Thursday, May 14, 2009

Olympic Dreams

Jumping for our Olympic Dreams in Liechtenstein!


(The following article is for my German column on LAOLA1.COM.  I was dared to write about Liechtenstein, so I decided I should finally reveal my post-season plans...)


There are many good things about playing American football, especially here in Austria. However, there is one particular drawback that has been bothering me for a long time: American Football is not an Olympic sport.  No matter how good you get, you will never have the opportunity to compete for your country.  This is troubling to a patriotic person like myself.  Therefore, I have a solution, and it does not involve me begging the International Olympic Committee to consider making American Football an official sport before the London games in 2012.

 

After the season, I’m moving to Liechtenstein.

 

Yes, you heard me correct.  I am moving to Liechtenstein – the tiny, landlocked country that is sandwiched between Austria and Switzerland.  You may know it as the world’s leader in false-teeth production or as the country whose total landmass is equivalent to a Big Mac.  I look at Liechtenstein as the key to my Olympic future.  For what Europe’s last “hereditary monarchy” lacks in military might (the last soldier to serve for Liechtenstein died in 1939, and he was 95 years old at the time) or accessibility (there are no airports in the entire country), it more than makes up for it all in a surprising amount of Olympic prowess.  Let me bring you up to speed: 

 

When Liechtenstein participated in the 1936 Olympics, they realized their flag was the same as Haiti, so they were forced to add a gold crown.  This was a good omen – the country has now won 9 Olympic medals, making it the most successful country in the world in the Olympics in per capita medals.
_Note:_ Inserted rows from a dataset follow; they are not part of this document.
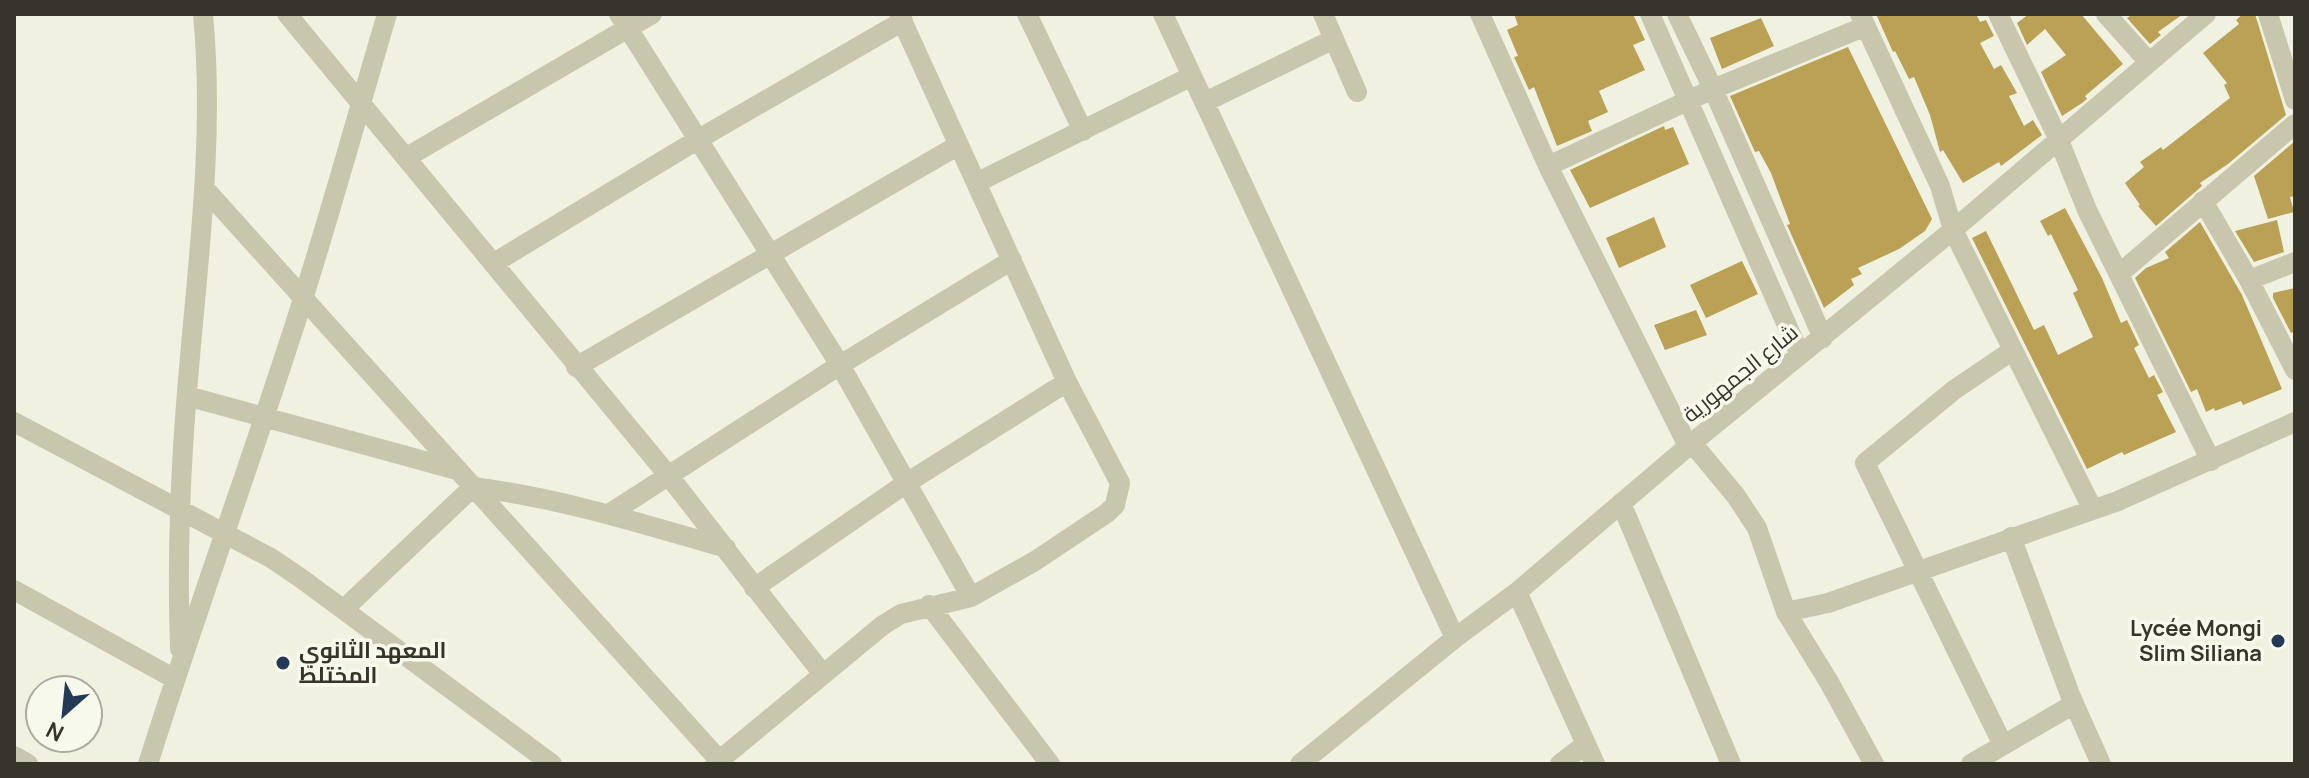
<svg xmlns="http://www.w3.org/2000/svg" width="2309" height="778" font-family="Manrope,Cairo,sans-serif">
<rect width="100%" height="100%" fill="#f0f1e0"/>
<path fill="#baa155" d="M1514,14H1633L1645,40L1633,45L1645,70L1599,91L1608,112L1588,121L1592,131L1557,146L1534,87L1529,90L1514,57L1518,56L1507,30L1518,25Z
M1876,14H1976L1980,22L1986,20L1994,36L1980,43L1994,69L2001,65L2017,93L2009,96L2024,126L2033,120L2042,135L2001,166L1999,162L1963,183L1943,150L1940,152L1930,115L1914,77L1909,79L1895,51L1893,52Z
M2029,14H2081L2123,64L2085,96L2087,99L2082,103L2062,116L2041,72L2066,55L2045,29L2027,45L2017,23Z
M2133,14H2183L2158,32L2161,35L2150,44L2127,18Z
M2243,14H2255L2286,115L2228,164L2200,183L2202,186L2156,226L2138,206L2140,205L2125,183L2144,167L2140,162L2161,147L2163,150L2230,98L2224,85L2227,83L2203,53L2239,24L2236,20Z
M1761,18L1774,46L1722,69L1710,38Z
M1848,47L1932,219L1925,231L1899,249L1858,268L1862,274L1851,279L1854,285L1824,308L1787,225L1790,224L1771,173L1759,151L1755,152L1730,96Z
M1664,126L1665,130L1673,127L1689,164L1590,208L1570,170Z
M2295,141V196L2290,197L2294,212L2268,219L2254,176Z
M2065,208L2102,278L2121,323L2127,320L2139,345L2134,348L2149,378L2154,375L2163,392L2157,395L2176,432L2124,455L2122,452L2087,469L1972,238L1986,231L2034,330L2044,325L2058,355L2093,337L2073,293L2078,290L2051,234L2048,236L2040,221Z
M1654,217L1666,247L1619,268L1606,238Z
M2277,220L2284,252L2254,262L2235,231Z
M2200,222L2242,295L2282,389L2243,405L2241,401L2215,411L2214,408L2206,412L2197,389L2191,392L2135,278L2146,268L2169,258L2165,252Z
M1742,261L1758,294L1706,318L1690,285Z
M2295,288V331L2291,333L2273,298V293Z
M1696,310L1707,335L1665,350L1654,325Z"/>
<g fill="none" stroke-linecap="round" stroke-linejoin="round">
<path stroke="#c8c7ad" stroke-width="20" d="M287,14L668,475C720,541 770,608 823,674
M619,14L840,365L971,597
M1027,14L1083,131
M1163,14L1455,638
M1323,14L1357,92
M1480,14L1548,166L1688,446
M1650,14L1800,355
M1677,14L1713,89L1823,338
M1860,14L1940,186L1953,230L2092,508
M1998,14L2058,138L2087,210L2211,461
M2106,14L2148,61
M2268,14L2295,100
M1205,102L1334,39
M407,157L652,14
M1548,166L1713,89L1866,26
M976,183L1192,76
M205,189L720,761
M2203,201L2249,280L2295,370
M494,263L697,140L903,21
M2119,274L2295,124
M2249,280L2295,262
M576,367L957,146
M187,396L457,470
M14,422L271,558L302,579L552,764
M1692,443L1736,496L1757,528L1786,612L1829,682L1874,764
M1621,503L1731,764
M609,514L840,365L1012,260
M2011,537L2071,697L2101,764
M754,588L905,484L1067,382
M14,590L175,679
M1517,592L1595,764
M929,605L1050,764
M344,609L473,487C560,498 643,524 726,548
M1786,612L1828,603L2118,501L2295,422
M180,649C177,563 180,477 187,392C197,267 215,140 203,14
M2003,745L1865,463L1954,390L2013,350
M14,756L28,764
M148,764C197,608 254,454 303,299C333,204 359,109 387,14
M715,764L883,625L901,614L971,597L1035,561L1107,513L1115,505L1120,483L1067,382L899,14
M1300,764L1455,638L1517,592L1692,443L1953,230L2206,14
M1560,764L1586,744
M1971,764L2074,704"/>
</g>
<g fill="#243955" stroke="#f8f9ed" stroke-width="3">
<circle cx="2278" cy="641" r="8"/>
<circle cx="283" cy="663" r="8"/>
</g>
<g text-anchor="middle" stroke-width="7" stroke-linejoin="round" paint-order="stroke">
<g font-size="22" fill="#37352b" stroke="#f8f9ed">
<text transform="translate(1740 373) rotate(-39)" y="8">شارع الجمهورية</text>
</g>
<g font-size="22" font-weight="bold" fill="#37352b" stroke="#f8f9ed" text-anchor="end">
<text x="2262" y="636">Lycée Mongi<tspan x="2262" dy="25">Slim Siliana</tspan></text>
<text x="299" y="658" text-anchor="start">المعهد الثانوي<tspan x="299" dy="25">المختلط</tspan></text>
</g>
</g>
<rect width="2309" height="778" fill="none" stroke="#37352b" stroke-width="32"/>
<g transform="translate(64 714) rotate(207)"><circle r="38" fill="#f8f9ed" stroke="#abab9f" stroke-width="2"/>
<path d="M0-6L14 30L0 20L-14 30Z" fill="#243955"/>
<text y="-12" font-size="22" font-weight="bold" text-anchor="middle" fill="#37352b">N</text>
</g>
</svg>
For a country of only 35,000 citizens, this number is a MAJOR accomplishment.  (For the record, my hometown of Puyallup, Washington – a small suburb of Seattle – had 36,605 people the last time someone counted.  We have 3 Olympic medals.)  To put this in perspective, there are 79 IOC countries that have never even won a medal!  Come on Malta.  Where you at Monaco?  There are plenty more people in Fiji, Nicaragua, Madagascar, and of course Haiti – yet none of these countries have ever won a medal!  Bottom line: Liechtenstein is an Olympic power.

 

Here’s my plan: there are reports that Liechtenstein is preparing a bid for the 2018 or 2022 Winter Olympics.  If a country hosts the Olympics, they get a free entry into every single event.  With so few people, they will practically be giving Olympic spots away!  There will be luge tryouts at the local coffee shop.  Radio stations will offer a spot in the bobsled to the 9th caller.  Little girls will be given rifles and cross-country skis at Christmas time in hopes that they will grow up to be a biathlete.  (Weirdest sport ever?)  That gives me just enough time to move to the country, become a citizen, and get just slightly better than one of its 35,000 residents at curling or figure skating to become an Olympian.  It’s almost too easy.